China's age of exploration began to come to a close, however, when Zheng He died in 1433 during a stopover in the once great Indian port city of Calicut. The fleet returned to China and was soon disbanded. Zheng He himself suffered an ignoble end. Normally, significant eunuchs were reunited at death with their genitals, which were kept in sealed jars. That way the body could move on intact to the afterlife. Zheng He had no such luck.
For a taste of Eternal China, take a look at the Jinghai Temple today. Despite generations of official atheism and the wholesale destruction of temples and feudal beliefs, two dozen elderly women in floppy blouses and polyester pants cheerfully descend on the holy site, praying to Tianfei and the East Sea Dragon God. They shake their clasped hands in passionate devotion, bow their heads low before the celestial statues and burn copious quantities of incense. They pray that the sea won't turn on them, that their fishermen husbands won't be drowned, that their houses won't be wrecked by typhoons, that their lives will simply turn out well. "I've got four kids, and three are in college," says Xu Fenshan, a thickly built 68-year-old matron, offering evidence that her faith has earned rewards.

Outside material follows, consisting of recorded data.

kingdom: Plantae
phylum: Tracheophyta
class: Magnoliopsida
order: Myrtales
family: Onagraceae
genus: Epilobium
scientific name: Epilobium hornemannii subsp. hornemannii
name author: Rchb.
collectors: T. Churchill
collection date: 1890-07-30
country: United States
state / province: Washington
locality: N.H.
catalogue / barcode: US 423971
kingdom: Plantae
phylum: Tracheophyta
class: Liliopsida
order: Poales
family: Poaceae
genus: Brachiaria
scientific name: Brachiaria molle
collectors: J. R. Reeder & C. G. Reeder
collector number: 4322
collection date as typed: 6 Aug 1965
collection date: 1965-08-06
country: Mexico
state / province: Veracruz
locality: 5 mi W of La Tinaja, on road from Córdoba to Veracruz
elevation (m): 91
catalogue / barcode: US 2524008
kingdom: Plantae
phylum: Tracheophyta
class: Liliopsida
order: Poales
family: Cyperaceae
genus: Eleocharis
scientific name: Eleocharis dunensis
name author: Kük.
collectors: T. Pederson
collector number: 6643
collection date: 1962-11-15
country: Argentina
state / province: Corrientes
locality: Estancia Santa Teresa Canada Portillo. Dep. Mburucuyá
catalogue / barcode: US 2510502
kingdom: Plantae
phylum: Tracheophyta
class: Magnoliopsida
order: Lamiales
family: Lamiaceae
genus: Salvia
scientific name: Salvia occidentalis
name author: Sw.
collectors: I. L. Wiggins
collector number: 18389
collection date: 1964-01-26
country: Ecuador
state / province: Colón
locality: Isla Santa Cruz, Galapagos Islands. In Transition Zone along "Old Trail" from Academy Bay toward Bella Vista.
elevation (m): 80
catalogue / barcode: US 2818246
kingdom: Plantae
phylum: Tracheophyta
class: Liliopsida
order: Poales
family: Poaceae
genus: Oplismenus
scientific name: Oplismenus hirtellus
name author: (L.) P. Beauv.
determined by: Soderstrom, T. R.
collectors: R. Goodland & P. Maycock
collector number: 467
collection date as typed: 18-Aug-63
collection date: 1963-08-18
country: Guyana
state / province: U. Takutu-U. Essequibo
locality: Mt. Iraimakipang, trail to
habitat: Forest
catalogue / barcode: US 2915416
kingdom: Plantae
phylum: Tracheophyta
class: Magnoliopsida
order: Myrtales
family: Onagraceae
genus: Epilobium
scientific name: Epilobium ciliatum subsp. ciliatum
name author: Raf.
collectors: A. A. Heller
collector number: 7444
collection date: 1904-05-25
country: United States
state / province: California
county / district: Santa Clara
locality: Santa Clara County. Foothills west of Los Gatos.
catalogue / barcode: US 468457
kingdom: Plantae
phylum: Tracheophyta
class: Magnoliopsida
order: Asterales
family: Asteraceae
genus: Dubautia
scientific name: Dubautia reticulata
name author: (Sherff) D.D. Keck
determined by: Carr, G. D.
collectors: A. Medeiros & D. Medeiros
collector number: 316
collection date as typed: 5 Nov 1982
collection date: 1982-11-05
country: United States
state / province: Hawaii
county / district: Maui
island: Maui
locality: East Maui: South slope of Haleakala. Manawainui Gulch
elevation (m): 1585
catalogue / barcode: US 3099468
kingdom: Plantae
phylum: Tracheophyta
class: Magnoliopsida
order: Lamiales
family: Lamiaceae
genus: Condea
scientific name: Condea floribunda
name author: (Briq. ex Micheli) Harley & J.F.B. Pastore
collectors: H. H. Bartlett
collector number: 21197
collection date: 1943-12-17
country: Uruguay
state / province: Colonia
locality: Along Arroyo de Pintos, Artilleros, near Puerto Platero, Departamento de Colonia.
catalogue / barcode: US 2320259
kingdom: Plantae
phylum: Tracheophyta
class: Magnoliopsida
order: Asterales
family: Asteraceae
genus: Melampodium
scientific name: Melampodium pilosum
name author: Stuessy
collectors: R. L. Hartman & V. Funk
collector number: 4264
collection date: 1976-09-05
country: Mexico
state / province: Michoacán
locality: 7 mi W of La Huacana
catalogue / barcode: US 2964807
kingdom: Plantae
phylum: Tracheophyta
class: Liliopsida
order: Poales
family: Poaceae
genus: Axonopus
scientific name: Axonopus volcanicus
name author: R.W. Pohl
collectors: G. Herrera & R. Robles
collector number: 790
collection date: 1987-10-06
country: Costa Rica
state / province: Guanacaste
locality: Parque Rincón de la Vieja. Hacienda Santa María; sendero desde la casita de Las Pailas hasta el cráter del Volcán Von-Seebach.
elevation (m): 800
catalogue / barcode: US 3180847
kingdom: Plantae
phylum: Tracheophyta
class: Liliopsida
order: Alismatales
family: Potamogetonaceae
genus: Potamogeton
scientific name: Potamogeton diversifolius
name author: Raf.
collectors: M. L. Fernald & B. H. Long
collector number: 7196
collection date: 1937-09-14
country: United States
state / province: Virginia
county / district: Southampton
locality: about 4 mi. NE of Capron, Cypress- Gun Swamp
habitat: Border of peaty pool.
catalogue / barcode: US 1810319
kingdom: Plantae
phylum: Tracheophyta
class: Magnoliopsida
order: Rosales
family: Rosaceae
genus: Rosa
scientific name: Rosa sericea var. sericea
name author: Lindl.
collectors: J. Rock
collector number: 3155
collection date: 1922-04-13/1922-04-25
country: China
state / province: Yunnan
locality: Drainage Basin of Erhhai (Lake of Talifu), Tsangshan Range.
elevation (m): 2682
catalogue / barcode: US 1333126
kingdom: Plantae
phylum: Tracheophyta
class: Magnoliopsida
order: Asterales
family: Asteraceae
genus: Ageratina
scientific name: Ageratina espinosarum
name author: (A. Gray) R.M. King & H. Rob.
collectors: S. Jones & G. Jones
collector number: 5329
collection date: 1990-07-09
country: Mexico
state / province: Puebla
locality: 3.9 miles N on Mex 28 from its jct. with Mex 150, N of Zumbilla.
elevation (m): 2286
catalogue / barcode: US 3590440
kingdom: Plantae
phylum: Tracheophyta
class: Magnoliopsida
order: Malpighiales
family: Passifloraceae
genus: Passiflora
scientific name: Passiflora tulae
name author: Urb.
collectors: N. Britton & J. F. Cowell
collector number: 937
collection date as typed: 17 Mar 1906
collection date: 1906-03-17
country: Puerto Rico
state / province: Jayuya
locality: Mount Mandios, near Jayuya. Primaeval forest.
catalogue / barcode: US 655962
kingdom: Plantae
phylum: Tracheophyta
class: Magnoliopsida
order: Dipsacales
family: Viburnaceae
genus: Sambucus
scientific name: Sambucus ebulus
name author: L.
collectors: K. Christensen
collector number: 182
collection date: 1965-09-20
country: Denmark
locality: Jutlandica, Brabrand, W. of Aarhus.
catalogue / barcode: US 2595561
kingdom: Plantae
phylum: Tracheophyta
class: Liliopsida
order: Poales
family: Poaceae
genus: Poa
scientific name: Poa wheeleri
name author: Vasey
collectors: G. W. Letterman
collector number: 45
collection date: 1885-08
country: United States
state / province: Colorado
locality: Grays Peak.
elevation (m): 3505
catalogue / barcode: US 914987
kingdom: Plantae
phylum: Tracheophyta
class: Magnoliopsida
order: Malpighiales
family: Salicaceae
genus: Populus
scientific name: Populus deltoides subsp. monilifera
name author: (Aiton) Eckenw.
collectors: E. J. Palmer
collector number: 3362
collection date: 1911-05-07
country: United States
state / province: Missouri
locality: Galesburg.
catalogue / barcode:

There is no Zheng He parallel in today's China. But perhaps that's a positive sign. Instead of one imperial hero, thousands of ordinary people are doing their part to open the nation to the world. Back in Shanghai, the 2,000 workers on Lansheng's assembly line overseen by manager Gong are molding, stitching and boxing the thousands of shoes, which will then be loaded into the 12-m containers that accumulate at Shanghai's Waigaoqiao port. There, the big shipping lines American President, Mitsui OSK, Mediterranean Shipping stack them up and move them out to the world. "China's door is open," says Gong. "It's impossible to close."
As for the ports that launched Zheng He's fleets, they are long gone, destroyed by five centuries of tumult and neglect. But there are still treasure boats of a sort that ply the Liu Creek, where the armada once assembled. Fan Ping owns one of them, the Sutai Yuyou 503, a small steel ship that doubles as her family's home. It's just 10 m long; the engine a mere 20 h.p. But the 49-year-old matriarch uses the modest craft to ply the waterways for riches. She finds oil spills, sucks them up with a powerful hose and resells the fuel. Cruising along the Liu Creek, looking for bounty, we stand together on the cramped deck, imagining what it was like in Zheng He's day. "I guess I have a bit of the same spirit," says Fan. The banks that once were filled with cheering throngs are now lined instead with tall cedars. Just ahead, the Yangtze River seems as wide as an ocean. The winds pushing toward the coast seem to be saying, "China is back."